● **Your objective**: Edit the rows starting at the line containing "family: Mycetophilidae" and ending at the line containing "family: Drosophilidae" by replacing "class" with "Class" and leaving everything else unchanged. Give only those lines, without the pictures.

● **Given data**:
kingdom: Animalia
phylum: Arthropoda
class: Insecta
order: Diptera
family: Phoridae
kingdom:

--

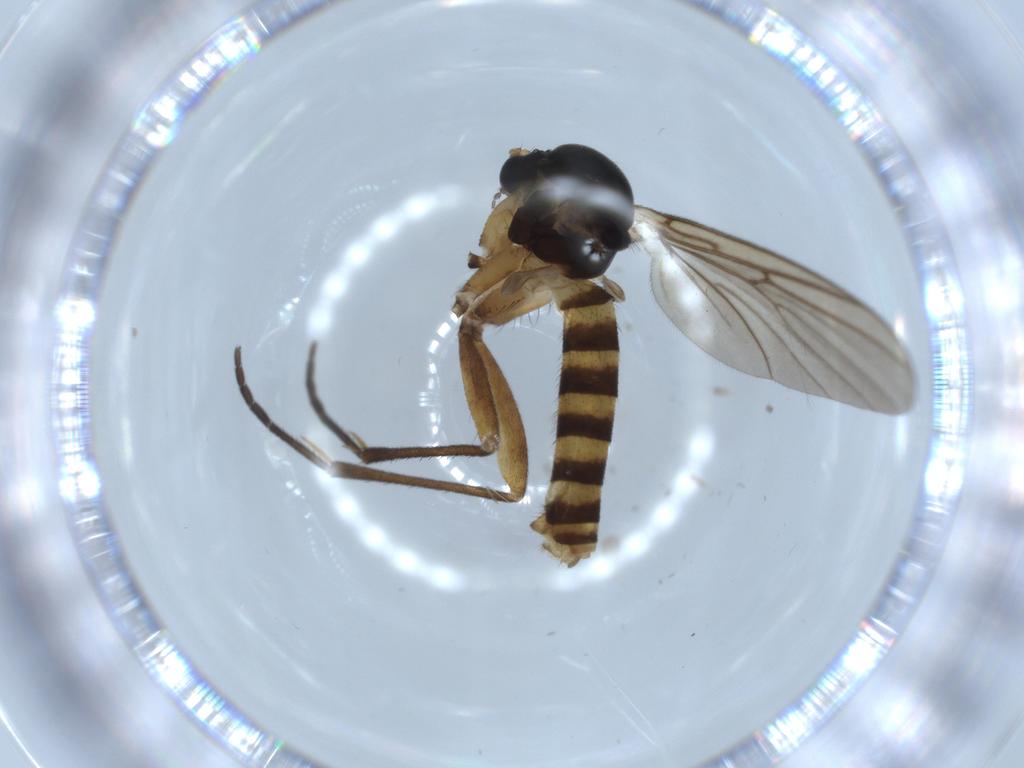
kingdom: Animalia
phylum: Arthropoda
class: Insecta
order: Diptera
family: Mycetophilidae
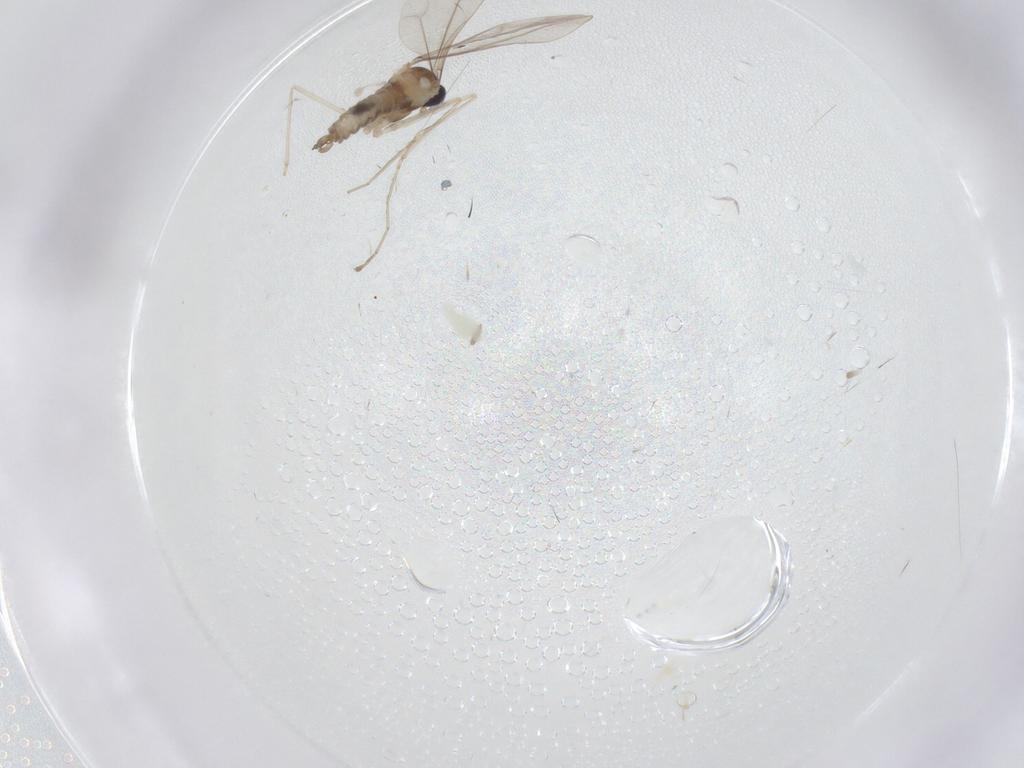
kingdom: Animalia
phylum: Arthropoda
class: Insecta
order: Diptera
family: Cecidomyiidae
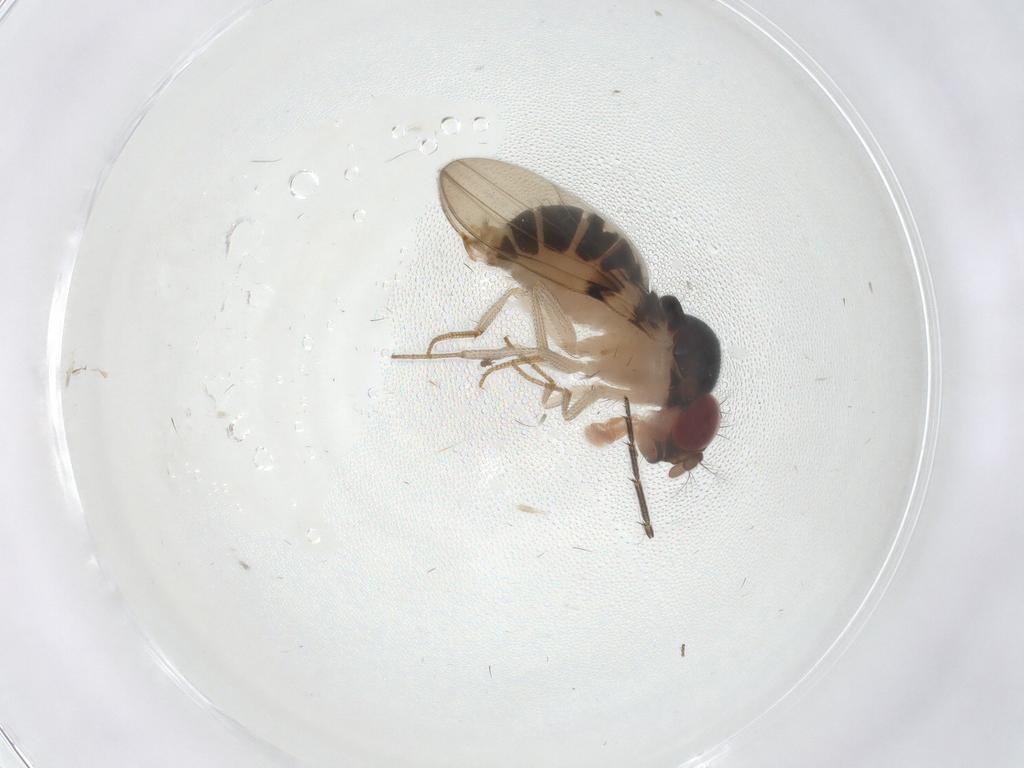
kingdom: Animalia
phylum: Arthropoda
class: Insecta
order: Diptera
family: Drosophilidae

● **Solution to this exercise**:
family: Mycetophilidae
kingdom: Animalia
phylum: Arthropoda
Class: Insecta
order: Diptera
family: Cecidomyiidae
kingdom: Animalia
phylum: Arthropoda
Class: Insecta
order: Diptera
family: Drosophilidae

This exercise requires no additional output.